Shapray also said Gaglardi later decided the meeting could have occurred at 9 a.m., not 11 a.m., when Aquilini was on the plane, although phone records show his client was on the phone several times when the alleged meeting was going on.
"The invention of the plaintiff's recollection is another attempt to cling to the wreckage of a decimated case," Shapray said.
Gaglardi and Beedie say that as a partner, Aquilini had a fiduciary duty to inform them that he was negotiating to buy the Canucks from Seattle billionaire John McCaw at the same time they were trying to strike a deal for the hockey team.

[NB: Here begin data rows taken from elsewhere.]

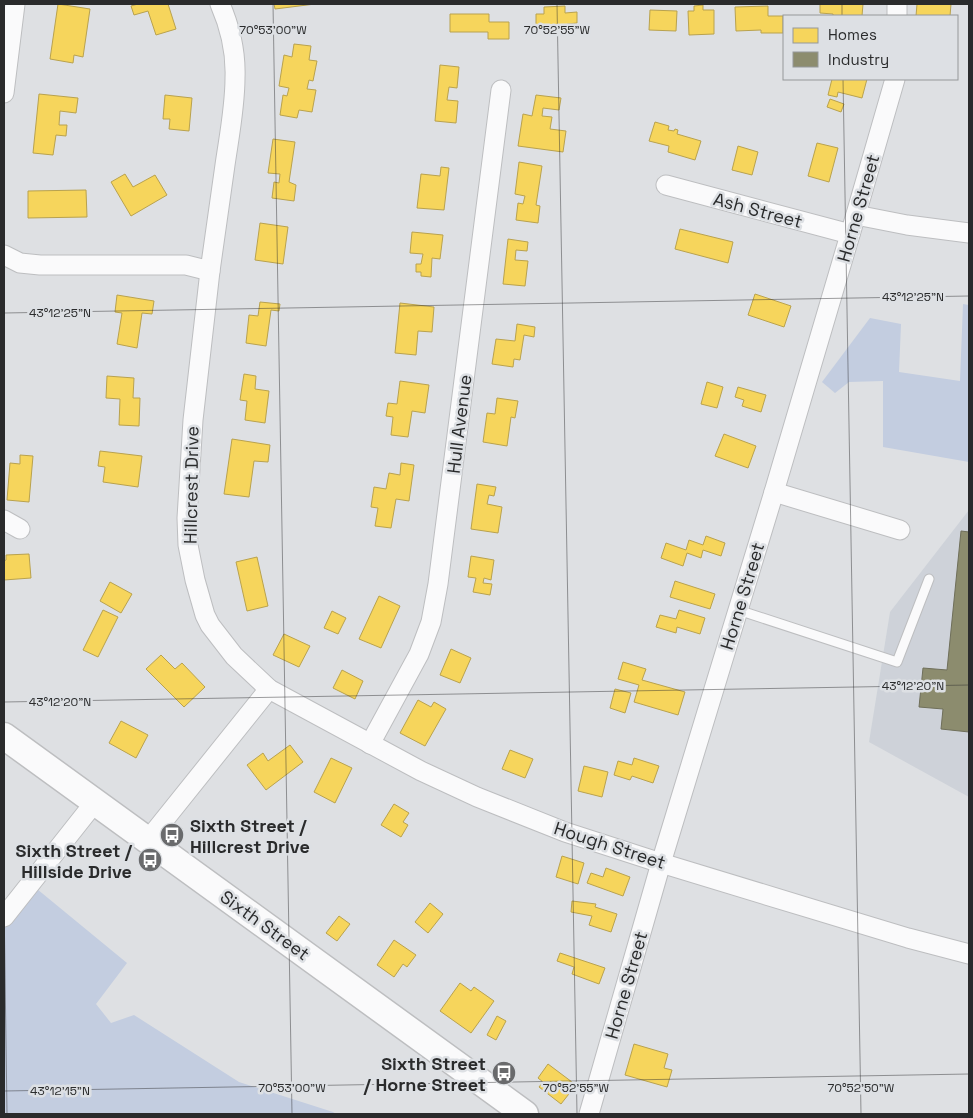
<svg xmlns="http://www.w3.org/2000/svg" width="973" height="1118" viewBox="0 0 973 1118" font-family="'Space Grotesk',sans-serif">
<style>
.built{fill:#ced2d9}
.green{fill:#c3cde0}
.homes{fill:#f6d55c;stroke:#b9a24e}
.industry{fill:#8c8c6e;stroke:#6f6f5a}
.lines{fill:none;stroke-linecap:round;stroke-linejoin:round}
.lane-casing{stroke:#bdbec0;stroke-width:11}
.street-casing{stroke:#bdbec0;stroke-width:21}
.secondary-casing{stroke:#bdbec0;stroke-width:29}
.lane{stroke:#fafafb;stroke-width:9}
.street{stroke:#fafafb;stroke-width:19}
.secondary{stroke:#fafafb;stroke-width:26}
.ticks{fill:none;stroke:#2a2b2c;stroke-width:1;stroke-opacity:0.45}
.labels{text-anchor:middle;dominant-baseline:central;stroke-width:5;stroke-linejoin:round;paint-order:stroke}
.street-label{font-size:18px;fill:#2a2b2c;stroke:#dde0e4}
.poi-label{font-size:18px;font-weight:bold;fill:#2a2b2c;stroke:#dde0e4;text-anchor:end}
.ticks-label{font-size:12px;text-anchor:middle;fill:#2a2b2c;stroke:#dde0e4;stroke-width:5;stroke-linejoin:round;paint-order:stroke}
</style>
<rect width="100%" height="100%" fill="#dee0e3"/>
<path class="built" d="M969,510V797L869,742L890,612Z"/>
<g class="green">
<path d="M963,304L969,305V462L883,447V381L849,382L835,393L822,382L870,318L901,324L899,372L960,381Z"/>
<path d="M37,889L127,963L96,1004L111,1023L134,1015L239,1082L333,1112L336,1114H4V929Z"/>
</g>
<g class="homes">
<path d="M58,4L90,9L83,57L74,55L73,63L50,59Z"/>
<path d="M138,4H168L176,29L156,35L148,11L134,15L131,6Z"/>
<path d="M274,4H315L275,9Z"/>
<path d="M820,4H863L862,16H833V14L820,13Z"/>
<path d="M917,4H951L950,16H916Z"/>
<path d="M703,5V10H714V34L689,35L688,11H694V6Z"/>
<path d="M565,6V13L577,12V23L567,24L566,28L536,29V14H544V7Z"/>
<path d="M768,6V16H783V33H761V30L736,31L735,7Z"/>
<path d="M650,10L677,11L676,31L649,30Z"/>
<path d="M450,14H489V22H509V39H488V32H450Z"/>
<path d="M294,44L311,46L309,60L317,61L313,81L309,80L307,89L316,90L312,112L299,110L297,118L280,115L283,95L287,96L289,88L279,86L284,55L292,57Z"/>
<path d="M440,65L459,67L457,88L449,87L447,100L458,101L456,123L435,121Z"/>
<path d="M832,79H867L862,98L838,92L837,97L828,95Z"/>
<path d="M39,94L78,98L76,113L60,111L59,125H67L66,136L56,135L53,155L33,153Z"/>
<path d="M165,95L192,98L189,131L169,129L170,119H163Z"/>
<path d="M536,95L561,98L559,110L543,108L542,116L552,117L550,129L566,131L563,152L518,146L523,114L532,116Z"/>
<path d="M830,99L844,104L841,112L827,107Z"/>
<path d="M655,122L669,126L668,130L674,131L675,129L678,130L677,134L701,141L695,160L668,152L669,146L649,141Z"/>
<path d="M273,139L295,142L289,182L296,185L294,201L272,198L274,182L279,183L280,174L268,173Z"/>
<path d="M817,143L838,148L829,182L808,176Z"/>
<path d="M738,146L758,152L752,175L732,170Z"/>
<path d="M519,162L542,166L536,205L540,206L538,223L516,220L518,203L523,204L525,196L515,194Z"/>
<path d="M441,167L449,168L444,210L417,208L421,174L440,176Z"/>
<path d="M125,174L133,187L155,175L167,195L131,216L111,182Z"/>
<path d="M86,190L87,217L28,218V191Z"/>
<path d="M260,223L288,227L283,264L255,260Z"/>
<path d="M680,229L733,242L728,263L675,249Z"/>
<path d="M412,232L443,235L440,259L432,258L431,277L421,276V272H416V264H421L423,254L410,253Z"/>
<path d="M508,239L528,242L527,251L516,250L515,260L528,261L525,286L503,284Z"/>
<path d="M755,294L791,306L784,327L748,315Z"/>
<path d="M117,295L154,301L152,314L142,313L137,348L117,344L122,313L115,312Z"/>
<path d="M260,302L280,304L279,311L271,310L266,346L246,343L249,315L258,316Z"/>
<path d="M400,303L434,307L432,332L418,331L416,355L395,353Z"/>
<path d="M517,324L535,327L534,337L524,335L520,360L514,359L513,367L492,364L496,339L515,341Z"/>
<path d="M244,374L256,376L255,389L269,391L265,423L245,420L247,401L240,400Z"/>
<path d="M107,376L134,378L133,398H140L139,426L119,425L120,399L106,398Z"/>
<path d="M400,381L429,385L425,413L412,411L408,437L391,435L393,417L386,416L388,403L397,404Z"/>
<path d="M707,382L723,387L717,408L701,404Z"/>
<path d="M738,387L766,395L761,412L742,406L744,400L735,397Z"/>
<path d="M497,398L518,401L515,418L511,417L507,446L483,442L487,413L495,414Z"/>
<path d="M724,434L756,446L748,468L715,456Z"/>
<path d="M232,439L270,445L268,462L254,461L249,497L224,494Z"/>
<path d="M100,451L142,456L138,487L103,482L105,467L98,466Z"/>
<path d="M20,455L33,456L29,502L7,500L10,463L20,464Z"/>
<path d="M401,463L414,465L409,501L396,499L391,528L375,526L378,508L371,507L374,487L386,489L389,473L400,475Z"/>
<path d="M477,484L496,487L494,496L489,495L487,504L502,507L498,533L471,529Z"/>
<path d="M706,536L725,543L721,556L703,550L701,558L687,553L683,566L661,558L666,543L686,550L689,540L703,545Z"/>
<path d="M29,554L31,578L4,580V561L6,560V555Z"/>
<path d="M471,556L494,560L491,580L484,578L483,583L492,584L490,595L473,592L476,578L468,577Z"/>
<path d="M257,557L268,606L247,611L236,562Z"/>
<path d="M675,581L715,594L710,609L670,597Z"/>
<path d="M110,582L132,594L121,613L100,601Z"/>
<path d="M379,596L400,606L381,648L359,639Z"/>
<path d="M103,610L118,617L98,657L83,650Z"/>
<path d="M679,610L705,618L700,634L677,627L676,633L656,627L660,615L676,619Z"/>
<path d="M332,611L346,618L338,634L324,628Z"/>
<path d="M284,634L310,646L299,667L273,655Z"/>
<path d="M451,649L471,658L460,683L440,675Z"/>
<path d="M161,655L175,669L182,663L205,687L184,707L146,669Z"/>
<path d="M623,662L646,669L642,680L685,692L678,715L634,702L639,685L618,679Z"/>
<path d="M342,670L363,681L355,699L333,688Z"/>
<path d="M615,689L631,693L625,713L610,708Z"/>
<path d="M418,700L431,707L434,702L446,709L425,746L400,733Z"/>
<path d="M121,721L148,735L136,758L109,743Z"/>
<path d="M290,745L303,762L266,790L247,765L263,753L268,761Z"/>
<path d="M510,750L533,759L525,778L502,769Z"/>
<path d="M331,758L352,768L335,803L314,792Z"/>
<path d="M634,758L659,766L653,783L632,776L630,780L614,775L618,761L632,765Z"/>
<path d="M584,766L608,772L602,797L578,791Z"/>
<path d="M394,804L409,813L403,822L408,825L401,837L381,825Z"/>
<path d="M562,856L584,863L578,884L556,877Z"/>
<path d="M606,868L630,877L623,896L587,883L591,873L603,877Z"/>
<path d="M572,901L596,904L595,907L617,914L611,932L589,925L592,916L571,912Z"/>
<path d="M430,903L443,914L428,933L415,922Z"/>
<path d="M339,916L350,924L337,941L326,933Z"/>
<path d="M394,940L416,955L407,967L403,964L394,977L377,965Z"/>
<path d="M560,953L605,968L599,984L572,974L574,967L557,961Z"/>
<path d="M460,983L471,991L474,987L494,1001L471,1033L440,1011Z"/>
<path d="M497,1016L506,1021L496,1040L487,1035Z"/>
<path d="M634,1044L668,1054L664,1068L672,1070L667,1087L625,1075Z"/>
<path d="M548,1064L576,1085L561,1104L539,1087L543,1082L538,1078Z"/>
</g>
<path class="industry" d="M961,531L969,532V732L941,729L943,709L919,707L923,668L947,670Z"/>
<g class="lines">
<g class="lane-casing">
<path id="lane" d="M738,610L897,662L929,579"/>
</g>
<g class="street-casing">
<g id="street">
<path d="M897,4V16"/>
<path d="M4,93L15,4"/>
<path d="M666,185L850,234"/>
<path d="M856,215L907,225L969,233"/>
<path d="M4,255L20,263L40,265H186L210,271C215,236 220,201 225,165C229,137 235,107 235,78C236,53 230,27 220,4"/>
<path d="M210,271L193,420L187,518L188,545L195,580L205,615L210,625L234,656L269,689L421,771L477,797L565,832L661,863L809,908L908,938L969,954"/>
<path d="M774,492L900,530"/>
<path d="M4,520L20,529"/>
<path d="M370,744L419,654L431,622L438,584L501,90"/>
<path d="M148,840L269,689"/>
<path d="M4,917L95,802"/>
<path d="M589,1114L661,863L774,492L852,228L895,79"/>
</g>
</g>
<g class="secondary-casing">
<path id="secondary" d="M4,736L525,1114"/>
</g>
<use href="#lane" class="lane"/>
<use href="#street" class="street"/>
<use href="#secondary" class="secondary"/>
</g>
<path class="ticks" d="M273,4L292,1114M557,4L577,1114M842,4V16M843,79L861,1114M4,313L969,296M4,702L969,685M4,900L7,1114M4,1091L969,1074"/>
<defs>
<g id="bus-disc" transform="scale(1.25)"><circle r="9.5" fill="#696a6c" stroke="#dde0e4"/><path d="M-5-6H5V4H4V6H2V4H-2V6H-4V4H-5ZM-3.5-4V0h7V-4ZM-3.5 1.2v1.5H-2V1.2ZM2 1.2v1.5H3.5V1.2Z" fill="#fff"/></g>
</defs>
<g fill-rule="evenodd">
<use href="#bus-disc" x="172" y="835"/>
<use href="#bus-disc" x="150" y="860"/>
<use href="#bus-disc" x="504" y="1073"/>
</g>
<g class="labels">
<g class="street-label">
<text transform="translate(858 208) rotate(-74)">Horne Street</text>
<text transform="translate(758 210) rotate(15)">Ash Street</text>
<text transform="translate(459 424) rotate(-83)">Hull Avenue</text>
<text transform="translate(191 485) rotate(-89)">Hillcrest Drive</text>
<text transform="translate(742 596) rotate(-73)">Horne Street</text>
<text transform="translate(610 845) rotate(18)">Hough Street</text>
<text transform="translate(265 925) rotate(36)">Sixth Street</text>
<text transform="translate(626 985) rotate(-74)">Horne Street</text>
</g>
<g class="poi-label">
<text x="190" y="825" text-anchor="start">Sixth Street /<tspan x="190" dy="21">Hillcrest Drive</tspan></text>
<text x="132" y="850">Sixth Street /<tspan x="132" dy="21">Hillside Drive</tspan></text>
<text x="486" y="1063">Sixth Street<tspan x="486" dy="21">/ Horne Street</tspan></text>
</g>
</g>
<g class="ticks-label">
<text x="273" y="34">70°53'00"W</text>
<text x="557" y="34">70°52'55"W</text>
<text x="913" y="301">43°12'25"N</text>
<text x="60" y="317">43°12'25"N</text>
<text x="913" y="690">43°12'20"N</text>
<text x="60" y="706">43°12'20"N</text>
<text x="292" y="1092">70°53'00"W</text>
<text x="576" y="1092">70°52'55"W</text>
<text x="861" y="1092">70°52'50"W</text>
<text x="60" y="1095">43°12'15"N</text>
</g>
<rect width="973" height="1118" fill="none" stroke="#2a2b2c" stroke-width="10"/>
<rect x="783" y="15" width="175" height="65" fill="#dde0e4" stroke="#95989a"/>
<rect x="793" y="28" width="25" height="15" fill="#f6d55c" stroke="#95989a"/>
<text x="828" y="40" font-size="15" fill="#2a2b2c">Homes</text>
<rect x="793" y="52" width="25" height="15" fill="#8c8c6e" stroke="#95989a"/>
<text x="828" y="65" font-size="15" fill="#2a2b2c">Industry</text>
</svg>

But Shapray said that while the three millionaires were clearly intending to form a limited partnership, there was no written agreement.
He said the legal and business communities would be shocked to learn that someone who withdraws from a group that basically got together "to kick the tires" of some commercial venture would end up owing fiduciary duties to the others.
"There is not a shred or scintilla of evidence that the parties agreed to remain bound to each other until the bitter end," Shapray said.
The upshot is that there was an implication that Aquilini couldn't compete against the others if the group split up while they were not similarly disqualified from competing against him, he said.
Shapray has said McCaw rejected Gaglardi's offer for the Canucks on Oct. 29, 2004, several days before Aquilini began negotiations.
Aquilini purchased half the team in November 2004 and later bought the rest of the club.
Gaglardi and Beedie say they want the court to hold the Canucks in trust for them or award them damages.